### What the exercise asks
Rewrite everything from the line containing "pose: elev=166.7 azim=183.6" down to the line containing "Dot at: (191, 121)", changing "dist" to "distance" and leaving all else as it is.

### Record list
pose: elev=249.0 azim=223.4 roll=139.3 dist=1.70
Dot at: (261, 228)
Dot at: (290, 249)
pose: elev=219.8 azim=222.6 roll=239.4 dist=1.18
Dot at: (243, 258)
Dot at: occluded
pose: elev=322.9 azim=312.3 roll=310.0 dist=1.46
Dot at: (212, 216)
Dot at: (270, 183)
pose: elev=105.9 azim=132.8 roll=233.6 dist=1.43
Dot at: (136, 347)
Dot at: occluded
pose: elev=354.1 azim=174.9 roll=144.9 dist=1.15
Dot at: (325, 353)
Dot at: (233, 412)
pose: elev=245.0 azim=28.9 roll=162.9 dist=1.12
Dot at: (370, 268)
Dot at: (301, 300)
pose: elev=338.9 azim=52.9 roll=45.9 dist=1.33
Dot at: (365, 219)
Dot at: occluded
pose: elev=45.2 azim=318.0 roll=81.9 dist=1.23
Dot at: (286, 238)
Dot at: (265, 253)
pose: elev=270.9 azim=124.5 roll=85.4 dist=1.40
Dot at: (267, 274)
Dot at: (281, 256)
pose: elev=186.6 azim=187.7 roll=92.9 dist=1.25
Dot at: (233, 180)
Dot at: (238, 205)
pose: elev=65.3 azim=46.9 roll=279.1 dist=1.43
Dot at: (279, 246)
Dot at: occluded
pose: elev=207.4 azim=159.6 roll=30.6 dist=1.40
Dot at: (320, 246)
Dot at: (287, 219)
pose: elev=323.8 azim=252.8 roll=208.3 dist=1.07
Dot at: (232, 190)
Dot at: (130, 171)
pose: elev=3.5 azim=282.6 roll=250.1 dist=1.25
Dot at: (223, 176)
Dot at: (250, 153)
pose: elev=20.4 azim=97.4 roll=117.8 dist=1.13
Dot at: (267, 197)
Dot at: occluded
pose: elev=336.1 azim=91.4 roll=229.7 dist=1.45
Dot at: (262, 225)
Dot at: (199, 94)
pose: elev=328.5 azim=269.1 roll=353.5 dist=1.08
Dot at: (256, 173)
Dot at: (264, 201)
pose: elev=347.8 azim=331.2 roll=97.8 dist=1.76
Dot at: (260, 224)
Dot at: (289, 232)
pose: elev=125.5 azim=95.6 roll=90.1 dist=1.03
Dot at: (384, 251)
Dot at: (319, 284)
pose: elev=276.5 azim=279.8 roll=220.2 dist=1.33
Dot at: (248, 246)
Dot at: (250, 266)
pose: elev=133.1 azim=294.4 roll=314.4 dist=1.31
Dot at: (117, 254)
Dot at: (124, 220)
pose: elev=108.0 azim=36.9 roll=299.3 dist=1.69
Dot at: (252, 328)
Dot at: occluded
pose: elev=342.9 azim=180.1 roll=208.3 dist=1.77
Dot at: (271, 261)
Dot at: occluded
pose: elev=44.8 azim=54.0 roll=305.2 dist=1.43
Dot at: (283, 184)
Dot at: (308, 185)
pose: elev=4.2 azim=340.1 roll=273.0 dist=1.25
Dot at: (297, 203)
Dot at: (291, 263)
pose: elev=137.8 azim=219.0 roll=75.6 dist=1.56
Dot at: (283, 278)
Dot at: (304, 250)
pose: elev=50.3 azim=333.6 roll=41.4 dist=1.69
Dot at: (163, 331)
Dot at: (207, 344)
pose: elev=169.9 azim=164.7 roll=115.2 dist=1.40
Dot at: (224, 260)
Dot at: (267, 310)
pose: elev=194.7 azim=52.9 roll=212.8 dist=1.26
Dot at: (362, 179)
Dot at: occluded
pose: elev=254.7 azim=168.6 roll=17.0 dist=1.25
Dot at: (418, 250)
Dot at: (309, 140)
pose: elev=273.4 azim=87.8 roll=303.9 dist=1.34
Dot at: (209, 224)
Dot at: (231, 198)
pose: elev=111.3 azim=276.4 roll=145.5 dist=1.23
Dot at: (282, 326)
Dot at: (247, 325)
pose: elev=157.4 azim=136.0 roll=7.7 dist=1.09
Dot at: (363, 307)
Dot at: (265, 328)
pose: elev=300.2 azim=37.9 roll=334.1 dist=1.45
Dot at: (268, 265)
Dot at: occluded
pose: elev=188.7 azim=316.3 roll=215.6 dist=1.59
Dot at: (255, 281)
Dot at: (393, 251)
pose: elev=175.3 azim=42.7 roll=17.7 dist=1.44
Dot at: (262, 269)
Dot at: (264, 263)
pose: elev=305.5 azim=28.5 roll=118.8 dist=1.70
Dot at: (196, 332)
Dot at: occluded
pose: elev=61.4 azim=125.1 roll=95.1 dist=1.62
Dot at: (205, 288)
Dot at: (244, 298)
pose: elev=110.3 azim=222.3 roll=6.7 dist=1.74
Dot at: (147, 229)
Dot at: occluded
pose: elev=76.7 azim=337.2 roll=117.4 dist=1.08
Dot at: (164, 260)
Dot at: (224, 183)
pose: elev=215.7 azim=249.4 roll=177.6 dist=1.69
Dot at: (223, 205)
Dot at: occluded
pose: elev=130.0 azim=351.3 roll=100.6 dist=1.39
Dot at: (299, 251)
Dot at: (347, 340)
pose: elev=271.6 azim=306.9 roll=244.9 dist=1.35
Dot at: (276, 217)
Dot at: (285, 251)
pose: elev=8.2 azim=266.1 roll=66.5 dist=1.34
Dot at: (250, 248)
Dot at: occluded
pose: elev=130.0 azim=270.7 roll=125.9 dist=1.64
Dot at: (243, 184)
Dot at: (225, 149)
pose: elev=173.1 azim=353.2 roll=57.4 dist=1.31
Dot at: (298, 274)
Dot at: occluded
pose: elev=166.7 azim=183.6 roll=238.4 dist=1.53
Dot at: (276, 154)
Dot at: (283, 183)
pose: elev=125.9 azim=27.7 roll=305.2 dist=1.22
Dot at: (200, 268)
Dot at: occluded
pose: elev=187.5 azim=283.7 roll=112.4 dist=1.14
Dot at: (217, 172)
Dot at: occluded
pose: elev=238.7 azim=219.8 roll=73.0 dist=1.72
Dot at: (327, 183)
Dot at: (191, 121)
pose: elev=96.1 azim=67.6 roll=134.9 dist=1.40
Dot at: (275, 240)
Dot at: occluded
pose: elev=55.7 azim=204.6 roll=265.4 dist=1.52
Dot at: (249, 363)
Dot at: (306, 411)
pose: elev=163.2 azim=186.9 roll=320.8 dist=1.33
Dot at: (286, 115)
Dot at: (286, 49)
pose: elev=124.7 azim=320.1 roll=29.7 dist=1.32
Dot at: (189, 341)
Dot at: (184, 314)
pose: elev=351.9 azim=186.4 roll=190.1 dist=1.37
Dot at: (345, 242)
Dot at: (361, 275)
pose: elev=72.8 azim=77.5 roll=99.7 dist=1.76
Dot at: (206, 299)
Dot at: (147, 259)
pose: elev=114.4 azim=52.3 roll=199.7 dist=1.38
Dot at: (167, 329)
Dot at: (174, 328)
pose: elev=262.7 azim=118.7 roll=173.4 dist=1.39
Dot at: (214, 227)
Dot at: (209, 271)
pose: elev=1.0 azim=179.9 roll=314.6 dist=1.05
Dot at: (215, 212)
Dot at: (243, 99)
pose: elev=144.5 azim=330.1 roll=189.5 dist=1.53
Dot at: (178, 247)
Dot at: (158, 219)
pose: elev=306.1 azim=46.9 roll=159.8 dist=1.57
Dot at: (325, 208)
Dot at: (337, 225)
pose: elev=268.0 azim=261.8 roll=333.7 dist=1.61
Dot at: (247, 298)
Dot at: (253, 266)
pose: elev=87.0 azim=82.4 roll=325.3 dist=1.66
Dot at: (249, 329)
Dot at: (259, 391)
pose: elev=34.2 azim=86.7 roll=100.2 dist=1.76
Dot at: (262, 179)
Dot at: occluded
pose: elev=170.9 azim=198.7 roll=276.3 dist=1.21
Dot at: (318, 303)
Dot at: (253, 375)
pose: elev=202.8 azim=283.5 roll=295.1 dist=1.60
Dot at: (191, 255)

### Response to the exercise
pose: elev=166.7 azim=183.6 roll=238.4 distance=1.53
Dot at: (276, 154)
Dot at: (283, 183)
pose: elev=125.9 azim=27.7 roll=305.2 distance=1.22
Dot at: (200, 268)
Dot at: occluded
pose: elev=187.5 azim=283.7 roll=112.4 distance=1.14
Dot at: (217, 172)
Dot at: occluded
pose: elev=238.7 azim=219.8 roll=73.0 distance=1.72
Dot at: (327, 183)
Dot at: (191, 121)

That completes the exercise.